Thank you for the image ? we already know it from the internet.

I?m looking forward, hearing from you. Kind regards, Andreas Lutz.

PS: May I post your replies in th e overunity.com forum?

[2tiger]

Hi all
Please take a look at this graphics. It is a simulation from the software Interactive Physics.
The marbles (1cm diameter) are representing the water. The orange one is representing the shuttle (50% more weight).

As you can see the 50 % more weight on the right side is only able to lift the blue marble on the left side half his height - 5 mm. If the marbles were water, the water will rise 5 mm too. But if you want the water to overcome the 5 mm so that it can flow out, you have to choose a tube that is 4 mm high OR you have to make the shuttle 50%+10% = 60% heavier (by same volume of water)!

So the relation between the weight of the shuttle and the max. lift is 10 % more weight (by same volume of water) for 1mm lift up.  1cm (marble diameter) = 100%, 2cm =200% and so on. And remember you have to lift this weight with your "balloon" only by doubling the volume of the shuttle.

Now take a look at the lower graphic the ratio between both tubes is 1:1.
What is the ratio in the ELSA design?
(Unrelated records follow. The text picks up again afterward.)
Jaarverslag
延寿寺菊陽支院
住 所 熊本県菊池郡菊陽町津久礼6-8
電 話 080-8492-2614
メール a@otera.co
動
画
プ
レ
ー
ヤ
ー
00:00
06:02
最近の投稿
Let us say 1:5 (lift tube : shuttle piston tube).
So if we don?t want to violate the hydrostatic paradoxon that stefan pointed out in his earlier posts, there have to be on the shuttle side, 5 times more downforce (for example press the water 1 mm down) in order to lift the water in the lift-tube 1 mm up.
 
Now we know the relation 10% more weight (shuttle) for one 1mm lift. But when the ration between the tubes is
1:5 we will need 5 times 10% more weight (shuttle) for lift the water 1 mm up.

Stefan - did you try what i write in my last post?
From the beginning you have been right with your assumptions, that this won?t work.
If you now are still believing that ELSA works, I will send you my "barbyfamilytube" for free (without shiping costs).
I live near by Bad Segeberg (Karl May) in Germany.

Next i will try to analyse the upstroke of ELSA. But the downstroke definitive won?t work in that manner.

CU
2Tiger

[prajna]

2Tiger,

Water at sealevel has a force of 14.5psi or 1.02kg acting on it.  If I have a 'U' tube such as the one in your drawing that has an internal diameter of 3.57cm it will hold 1 litre/m of tube.  Let's assume that there is enough water in the tube so that the bend at the bottom is under water.  If I then pour 1 litre of water into the tube then the water level in the tube will rise 50cm.  Equally, if I put a 1kg weight in one leg the water level will raise 50cm (since 1 litre of water weighs 1kg).  Is that what you were trying to say?

What will happen if there is just 40cm of height of tube over the level of the water and I put a weight of 1kg in one leg?  The water will flow out of the other leg (because we know that 1kg will push the water up 50cm) and the weight will continue to sink, pushing even more water out of the tube until it gets to the bend at the bottom.  It will have pushed nearly half of the water out of the tube (considerably more than half a kg of water) even though the weight I put in is only 1kg.  This is how ELSA works when the weight is going down.